Acupuncture to Treat Insulin Resistance in Women With and Without Polycystic Ovary Syndrome (PCOS-AcupIR)

Göteborg University

Status and phase

Completed

Phase 1

Conditions

Insulin Resistance

Polycystic Ovary Syndrome

Treatments

Other: Acupuncture

Study type

Interventional

Funder types

Other

Identifiers

NCT01457209

PCOS-AcupIR

Details and patient eligibility

About

The central hypothesis is that acupuncture break the vicious circle of androgen excess and reverse insulin resistance and improve health related quality of life and affective symptoms in overweight and obese women with and without Polycystic Ovary Syndrome.

Full description

Polycystic ovary syndrome (PCOS) is the most common endocrine and metabolic disorder in women. The main metabolic phenotype is hyperinsulinemia and insulin resistance, which are independent of body weight and worsen hyperandrogenism and ovulatory dysfunction. Pharmacological treatments are symptom oriented and usually effective but have metabolic and gastrointestinal side effects. Therefore, it is important to evaluate new nonpharmacological treatment strategies, as most women with PCOS require long-term treatment.

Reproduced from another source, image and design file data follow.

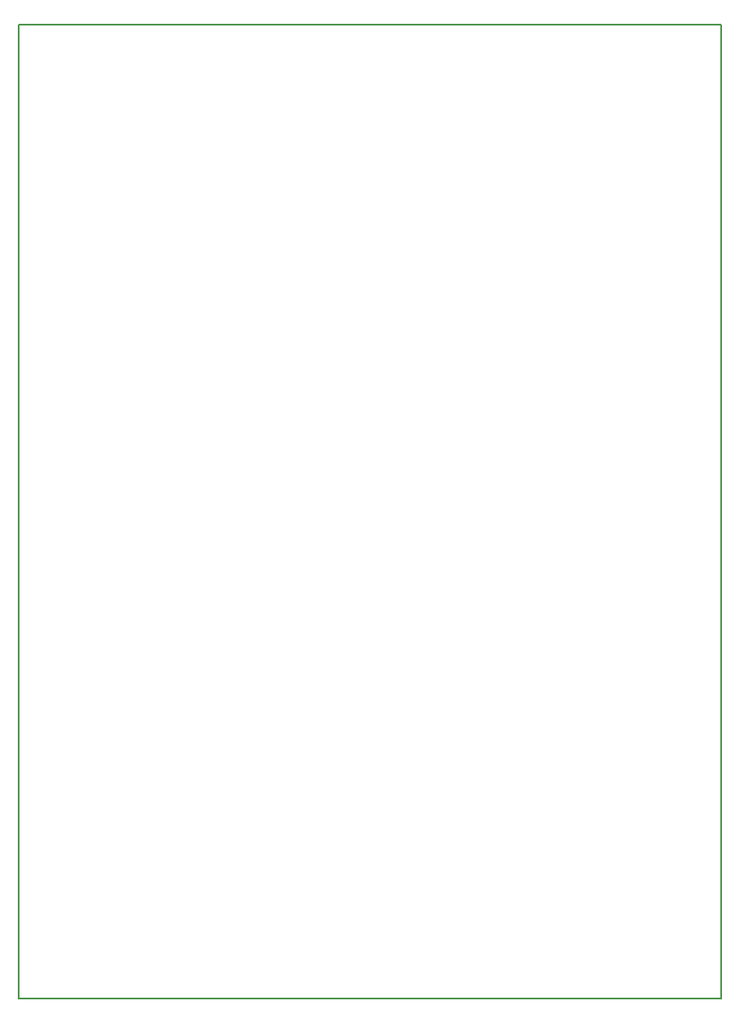
<source format=gm1>
%TF.GenerationSoftware,KiCad,Pcbnew,(6.0.1)*%
%TF.CreationDate,2022-04-05T15:29:15+02:00*%
%TF.ProjectId,ba_nano_version_2,62615f6e-616e-46f5-9f76-657273696f6e,rev?*%
%TF.SameCoordinates,Original*%
%TF.FileFunction,Profile,NP*%
%FSLAX46Y46*%
G04 Gerber Fmt 4.6, Leading zero omitted, Abs format (unit mm)*
G04 Created by KiCad (PCBNEW (6.0.1)) date 2022-04-05 15:29:15*
%MOMM*%
%LPD*%
G01*
G04 APERTURE LIST*
%TA.AperFunction,Profile*%
%ADD10C,0.200000*%
%TD*%
G04 APERTURE END LIST*
D10*
X169658181Y-52980345D02*
X169658181Y-149982945D01*
X99655781Y-149982945D02*
X99655781Y-52980345D01*
X169658181Y-149982945D02*
X99655781Y-149982945D01*
X99655781Y-52980345D02*
X169658181Y-52980345D01*
M02*

</source>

Hypothesis and Aims Our central hypothesis is that acupuncture break the vicious circle of androgen excess and reverse insulin resistance and improve health related quality of life and affective symptoms in overweight and obese women with and without PCOS.

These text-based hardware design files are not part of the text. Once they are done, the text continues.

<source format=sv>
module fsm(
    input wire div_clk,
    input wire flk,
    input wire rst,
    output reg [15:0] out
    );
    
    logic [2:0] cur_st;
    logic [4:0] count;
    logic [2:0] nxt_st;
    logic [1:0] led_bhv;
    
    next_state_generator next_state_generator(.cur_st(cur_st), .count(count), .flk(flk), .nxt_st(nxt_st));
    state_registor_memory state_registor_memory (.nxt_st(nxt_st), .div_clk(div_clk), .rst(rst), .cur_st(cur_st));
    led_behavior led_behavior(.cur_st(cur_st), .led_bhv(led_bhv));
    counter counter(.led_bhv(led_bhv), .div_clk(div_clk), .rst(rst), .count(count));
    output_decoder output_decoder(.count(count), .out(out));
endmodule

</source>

The specific aim are designed to test the hypotheses that

Acupuncture (acute and chronic i.e. 5 weeks treatment, 3 times per week) improves insulin sensitivity in overweight and obese women with and without PCOS
Acupuncture (acute and chronic i.e. 5 weeks treatment, 3 times per week) regulate key signaling molecules and mitochondrial oxidation/biogenesis in skeletal muscle and adipose tissue in overweight and obese women with and without PCOS
Acupuncture (chronic i.e. 5 weeks treatment, 3 times per week) improve health related quality of life and symptoms of anxiety and depression in overweight and obese women with and without PCOS

Time frame of the study is 5-6 weeks. No long term follow up.

Enrollment

42 patients

Sex

Female

Ages

18 to 38 years old

Volunteers

Accepts Healthy Volunteers

Inclusion criteria

BMI > 25 to < 35 and
Clinical signs of hyperandrogenism (hirsutism or acne) and
At least one of the following two signs; oligo/amenorrhea and/or ultrasound-verified polycystic ovaries

Controls should have BMI > 25 to < 35, regular cycles with 28 days ± 2 days, no signs of hyperandrogenism.

Exclusion criteria

Exclusion criteria for all women

Age > 38 years
Exclusion of other endocrine disorders such as hyperprolactinemia (s-prolactin < 27µg/L), nonclassic congenital adrenal hyperplasia (17-hydroxyprogesterone < 3nmol/L), and androgen secreting tumors.
Autoimmune disorders, cancer, Type I diabetes and Type 2 diabetes.
Pharmacological treatment (cortisone, antidepressant, antidiabetic, hormonal contraceptives, hormonal ovulation induction or other drugs judged by discretion of investigator) within 12 wks accounts for all participants.
Blood pressure >160 / 100 mmHg
Pregnancy or breastfeeding the last 6 months
Acupuncture last 2 months
Language barrier or disabled person with reduced ability to understand information.